Please rename "signal" to "transmission" in the listing lines starting with the line with "<p>The first step" and going on through the line with "<p>Where we see", and give those lines back otherwise unchanged.

(Records from a data collection)
■ ■ ■ ■
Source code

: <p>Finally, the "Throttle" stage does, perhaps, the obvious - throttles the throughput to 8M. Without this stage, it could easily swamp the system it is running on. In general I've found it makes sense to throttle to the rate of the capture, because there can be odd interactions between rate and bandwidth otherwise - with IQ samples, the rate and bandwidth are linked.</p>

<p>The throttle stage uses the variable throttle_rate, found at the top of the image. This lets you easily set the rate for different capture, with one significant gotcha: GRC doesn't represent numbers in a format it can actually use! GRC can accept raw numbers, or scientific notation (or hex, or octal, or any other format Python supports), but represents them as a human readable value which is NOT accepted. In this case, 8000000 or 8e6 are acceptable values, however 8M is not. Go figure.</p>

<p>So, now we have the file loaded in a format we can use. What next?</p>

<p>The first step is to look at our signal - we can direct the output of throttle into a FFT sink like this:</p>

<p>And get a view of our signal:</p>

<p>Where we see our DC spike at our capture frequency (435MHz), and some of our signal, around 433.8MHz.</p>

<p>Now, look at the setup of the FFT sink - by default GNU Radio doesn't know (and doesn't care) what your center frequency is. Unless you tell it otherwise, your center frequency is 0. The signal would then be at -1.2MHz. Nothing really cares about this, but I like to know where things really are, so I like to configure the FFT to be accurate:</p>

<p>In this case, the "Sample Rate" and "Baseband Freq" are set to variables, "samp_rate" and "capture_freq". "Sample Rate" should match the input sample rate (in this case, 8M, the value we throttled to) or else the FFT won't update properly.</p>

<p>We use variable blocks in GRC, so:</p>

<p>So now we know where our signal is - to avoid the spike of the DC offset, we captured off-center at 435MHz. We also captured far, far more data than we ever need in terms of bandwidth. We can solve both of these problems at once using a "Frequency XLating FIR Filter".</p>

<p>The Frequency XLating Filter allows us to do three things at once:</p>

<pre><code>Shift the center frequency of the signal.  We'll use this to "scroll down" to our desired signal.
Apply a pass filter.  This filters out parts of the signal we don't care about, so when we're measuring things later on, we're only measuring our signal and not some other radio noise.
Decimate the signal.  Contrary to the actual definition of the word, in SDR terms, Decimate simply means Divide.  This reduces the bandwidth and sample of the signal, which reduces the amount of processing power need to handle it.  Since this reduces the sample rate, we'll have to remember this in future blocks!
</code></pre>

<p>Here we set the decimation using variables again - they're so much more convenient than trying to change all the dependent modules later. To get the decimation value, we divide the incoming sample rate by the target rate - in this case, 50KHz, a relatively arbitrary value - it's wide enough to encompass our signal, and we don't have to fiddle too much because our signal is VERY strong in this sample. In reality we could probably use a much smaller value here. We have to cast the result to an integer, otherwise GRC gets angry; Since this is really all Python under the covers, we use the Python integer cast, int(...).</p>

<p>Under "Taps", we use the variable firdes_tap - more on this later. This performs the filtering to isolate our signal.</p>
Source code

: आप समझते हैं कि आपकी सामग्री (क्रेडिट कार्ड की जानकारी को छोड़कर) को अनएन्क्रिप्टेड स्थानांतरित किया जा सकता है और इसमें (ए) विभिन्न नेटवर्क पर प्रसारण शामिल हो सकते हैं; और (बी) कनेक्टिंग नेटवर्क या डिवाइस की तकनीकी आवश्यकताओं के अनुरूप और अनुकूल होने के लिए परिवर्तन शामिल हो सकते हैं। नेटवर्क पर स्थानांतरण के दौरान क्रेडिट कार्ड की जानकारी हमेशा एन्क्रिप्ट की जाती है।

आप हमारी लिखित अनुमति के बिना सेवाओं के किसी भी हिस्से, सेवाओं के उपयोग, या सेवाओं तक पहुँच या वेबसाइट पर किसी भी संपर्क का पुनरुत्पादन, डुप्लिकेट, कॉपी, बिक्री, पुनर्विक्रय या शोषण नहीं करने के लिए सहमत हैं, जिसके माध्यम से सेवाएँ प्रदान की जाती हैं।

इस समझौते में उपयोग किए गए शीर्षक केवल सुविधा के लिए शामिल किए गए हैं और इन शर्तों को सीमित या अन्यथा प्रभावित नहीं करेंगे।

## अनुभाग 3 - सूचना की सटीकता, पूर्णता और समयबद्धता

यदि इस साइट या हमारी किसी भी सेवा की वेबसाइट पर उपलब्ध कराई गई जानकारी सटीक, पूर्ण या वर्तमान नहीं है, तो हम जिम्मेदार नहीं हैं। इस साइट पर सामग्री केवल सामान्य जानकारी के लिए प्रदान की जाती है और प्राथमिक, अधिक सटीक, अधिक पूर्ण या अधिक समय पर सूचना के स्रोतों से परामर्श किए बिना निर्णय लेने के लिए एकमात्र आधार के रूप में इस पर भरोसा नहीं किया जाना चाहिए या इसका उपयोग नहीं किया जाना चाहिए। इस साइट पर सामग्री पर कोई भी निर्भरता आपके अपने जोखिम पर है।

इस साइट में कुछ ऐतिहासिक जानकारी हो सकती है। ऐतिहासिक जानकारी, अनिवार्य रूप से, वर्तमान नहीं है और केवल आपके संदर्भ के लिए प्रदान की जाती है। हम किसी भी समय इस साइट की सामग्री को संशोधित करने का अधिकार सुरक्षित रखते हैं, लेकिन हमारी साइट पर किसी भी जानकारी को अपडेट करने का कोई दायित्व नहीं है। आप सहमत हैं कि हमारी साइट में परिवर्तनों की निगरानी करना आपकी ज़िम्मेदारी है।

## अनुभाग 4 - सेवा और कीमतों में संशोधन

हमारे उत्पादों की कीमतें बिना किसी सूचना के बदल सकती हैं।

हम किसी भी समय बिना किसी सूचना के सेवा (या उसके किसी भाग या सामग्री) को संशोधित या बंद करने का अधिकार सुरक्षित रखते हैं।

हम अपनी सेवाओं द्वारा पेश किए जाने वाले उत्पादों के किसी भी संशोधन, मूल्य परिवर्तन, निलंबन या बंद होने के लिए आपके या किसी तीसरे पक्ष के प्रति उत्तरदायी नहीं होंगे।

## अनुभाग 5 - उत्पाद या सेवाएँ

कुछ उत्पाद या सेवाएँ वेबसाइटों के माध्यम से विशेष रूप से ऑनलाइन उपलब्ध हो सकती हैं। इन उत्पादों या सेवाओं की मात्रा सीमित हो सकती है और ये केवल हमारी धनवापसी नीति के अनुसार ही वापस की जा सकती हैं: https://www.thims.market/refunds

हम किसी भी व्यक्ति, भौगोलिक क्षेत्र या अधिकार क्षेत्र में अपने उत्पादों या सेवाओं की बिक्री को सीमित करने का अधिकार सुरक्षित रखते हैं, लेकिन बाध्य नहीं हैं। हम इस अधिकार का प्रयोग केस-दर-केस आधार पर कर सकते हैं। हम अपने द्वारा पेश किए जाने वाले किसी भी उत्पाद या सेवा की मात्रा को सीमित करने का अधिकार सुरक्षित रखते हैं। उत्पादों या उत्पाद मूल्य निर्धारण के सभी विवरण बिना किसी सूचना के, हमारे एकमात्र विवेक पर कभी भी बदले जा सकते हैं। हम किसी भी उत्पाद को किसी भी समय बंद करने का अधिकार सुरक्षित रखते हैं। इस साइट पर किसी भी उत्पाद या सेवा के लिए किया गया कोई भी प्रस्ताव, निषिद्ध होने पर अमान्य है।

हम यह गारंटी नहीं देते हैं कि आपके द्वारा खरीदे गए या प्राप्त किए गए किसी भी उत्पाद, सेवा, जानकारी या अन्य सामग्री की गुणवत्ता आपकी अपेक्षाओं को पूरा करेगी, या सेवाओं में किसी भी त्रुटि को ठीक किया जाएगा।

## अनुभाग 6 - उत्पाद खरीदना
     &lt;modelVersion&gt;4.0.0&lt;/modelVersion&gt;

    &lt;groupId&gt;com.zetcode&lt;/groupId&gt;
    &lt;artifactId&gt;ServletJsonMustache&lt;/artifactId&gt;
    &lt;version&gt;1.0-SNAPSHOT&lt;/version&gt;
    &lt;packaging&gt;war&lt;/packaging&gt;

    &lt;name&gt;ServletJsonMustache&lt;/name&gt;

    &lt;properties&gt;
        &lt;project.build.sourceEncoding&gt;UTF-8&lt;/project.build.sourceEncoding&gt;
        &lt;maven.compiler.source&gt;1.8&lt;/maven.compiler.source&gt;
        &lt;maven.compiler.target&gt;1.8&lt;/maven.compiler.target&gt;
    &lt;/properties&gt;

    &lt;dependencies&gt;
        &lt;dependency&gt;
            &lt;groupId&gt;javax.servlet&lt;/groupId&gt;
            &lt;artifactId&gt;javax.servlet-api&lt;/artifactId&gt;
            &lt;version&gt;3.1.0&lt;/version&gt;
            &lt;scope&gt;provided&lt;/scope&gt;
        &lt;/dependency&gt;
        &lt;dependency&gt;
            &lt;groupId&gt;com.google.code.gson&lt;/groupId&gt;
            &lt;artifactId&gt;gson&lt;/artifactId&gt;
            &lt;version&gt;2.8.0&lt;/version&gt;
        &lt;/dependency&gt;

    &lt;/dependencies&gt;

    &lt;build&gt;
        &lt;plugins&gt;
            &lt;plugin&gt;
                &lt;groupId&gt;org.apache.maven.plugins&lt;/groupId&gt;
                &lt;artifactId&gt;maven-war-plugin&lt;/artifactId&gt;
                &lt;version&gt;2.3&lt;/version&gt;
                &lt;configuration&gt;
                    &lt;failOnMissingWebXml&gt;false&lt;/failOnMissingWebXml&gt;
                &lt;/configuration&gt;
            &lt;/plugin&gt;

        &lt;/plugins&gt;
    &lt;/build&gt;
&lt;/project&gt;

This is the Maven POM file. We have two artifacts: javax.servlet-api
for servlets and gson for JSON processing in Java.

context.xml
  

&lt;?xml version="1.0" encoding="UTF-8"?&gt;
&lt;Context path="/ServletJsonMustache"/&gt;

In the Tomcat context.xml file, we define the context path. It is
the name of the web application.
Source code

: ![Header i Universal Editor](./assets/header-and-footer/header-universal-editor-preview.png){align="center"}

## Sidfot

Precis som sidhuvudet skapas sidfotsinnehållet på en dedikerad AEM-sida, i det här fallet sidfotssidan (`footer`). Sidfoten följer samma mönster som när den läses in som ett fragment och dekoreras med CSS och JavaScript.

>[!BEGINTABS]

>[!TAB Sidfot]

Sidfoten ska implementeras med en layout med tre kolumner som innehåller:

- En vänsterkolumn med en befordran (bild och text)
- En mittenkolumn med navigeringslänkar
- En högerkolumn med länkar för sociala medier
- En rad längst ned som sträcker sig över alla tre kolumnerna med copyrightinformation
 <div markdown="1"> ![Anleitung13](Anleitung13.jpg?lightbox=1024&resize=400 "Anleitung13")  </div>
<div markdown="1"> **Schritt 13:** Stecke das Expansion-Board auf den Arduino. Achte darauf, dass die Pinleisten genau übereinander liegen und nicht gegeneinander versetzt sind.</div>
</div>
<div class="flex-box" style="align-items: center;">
■ ■ ■ ■
Task result:
<p>The first step is to look at our transmission - we can direct the output of throttle into a FFT sink like this:</p>

<p>And get a view of our transmission:</p>

<p>Where we see our DC spike at our capture frequency (435MHz), and some of our transmission, around 433.8MHz.</p>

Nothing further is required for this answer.